Wednesday, May 27, 2009

Monitoring Cloud based Revenue Erosion

Over the past few weeks we've been busy preparing for our upcoming Enomaly ECP Cloud Service Provider Edition launch happening June 1st. Recently we've had the chance to speak with a broad group of traditional web hosting and managed data center providers about the opportunities for cloud computing and infrastructure as a service platforms within their existing environments, it's interesting to see how our pitch has evolved.

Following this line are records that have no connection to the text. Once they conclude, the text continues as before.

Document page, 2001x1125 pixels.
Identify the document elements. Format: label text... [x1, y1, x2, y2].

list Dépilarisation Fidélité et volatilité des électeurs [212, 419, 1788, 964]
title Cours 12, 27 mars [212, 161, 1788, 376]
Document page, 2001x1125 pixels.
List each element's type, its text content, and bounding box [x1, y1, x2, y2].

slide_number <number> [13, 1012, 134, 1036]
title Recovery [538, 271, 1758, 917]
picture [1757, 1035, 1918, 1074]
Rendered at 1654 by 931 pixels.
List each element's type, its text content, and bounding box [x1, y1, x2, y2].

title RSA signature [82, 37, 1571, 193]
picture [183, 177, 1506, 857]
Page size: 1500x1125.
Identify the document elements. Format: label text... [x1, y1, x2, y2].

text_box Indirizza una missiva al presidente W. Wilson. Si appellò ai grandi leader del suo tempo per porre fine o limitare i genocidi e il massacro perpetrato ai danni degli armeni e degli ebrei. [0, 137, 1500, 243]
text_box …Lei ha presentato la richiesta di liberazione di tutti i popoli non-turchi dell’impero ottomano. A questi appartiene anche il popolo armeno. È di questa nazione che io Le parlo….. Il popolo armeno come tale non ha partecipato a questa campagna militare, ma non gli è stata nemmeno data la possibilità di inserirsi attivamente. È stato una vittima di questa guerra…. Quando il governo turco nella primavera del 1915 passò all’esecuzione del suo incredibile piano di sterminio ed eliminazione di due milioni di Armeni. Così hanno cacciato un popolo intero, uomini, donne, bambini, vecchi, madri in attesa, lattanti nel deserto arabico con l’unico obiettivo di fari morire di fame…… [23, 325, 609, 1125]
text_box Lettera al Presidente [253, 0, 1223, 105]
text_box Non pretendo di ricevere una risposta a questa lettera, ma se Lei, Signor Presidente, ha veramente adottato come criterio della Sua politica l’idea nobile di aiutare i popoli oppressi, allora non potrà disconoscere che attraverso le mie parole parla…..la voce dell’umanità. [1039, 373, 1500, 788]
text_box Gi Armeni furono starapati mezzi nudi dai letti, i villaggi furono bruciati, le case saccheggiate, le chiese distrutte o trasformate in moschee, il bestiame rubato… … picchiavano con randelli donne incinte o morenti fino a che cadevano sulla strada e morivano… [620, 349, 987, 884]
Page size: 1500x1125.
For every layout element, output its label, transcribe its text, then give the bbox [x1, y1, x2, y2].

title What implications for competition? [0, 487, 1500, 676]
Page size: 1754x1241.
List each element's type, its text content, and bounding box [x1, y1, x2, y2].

Lately in order to prove our point, all we need to do is tell the web hosters to monitor any traffic to and from Amazon Web Services. What this AWS traffic represents is revenue leakage or lost revenue opportunities. It has become obvious that for hosting companies the cloud has little to do with efficiency or data center optimization but more to do with recapturing revenue lost to Amazon and other cloud infrastructure providers.

For a data center provider, taking an offlease server and sticking it into a turnkey cloud deployment is low risk and allows for almost instant ROI from a hetrogenenous infrastructure. Throw in our monthly per core pricing model and our cloud platform almost magically pays for itself. Simply, we scale with our hosting customers. Throw in a Cloud App Store and the hosting provider now has several new incrimental revenue opportunties that they had previously never been ability to tap into.

While the media and industry analysts argue about whether cloud computing is real or ready for the enterprise -- what has become certain is that cloud computing is having a real effect on many web hosting firms bottom lines today and if they don't adapt, they're going to be left behind.

So if you're a hosting firm go ahead and start monitoring your network traffic to and from Amazon Web Services -- that's your revenue leaking.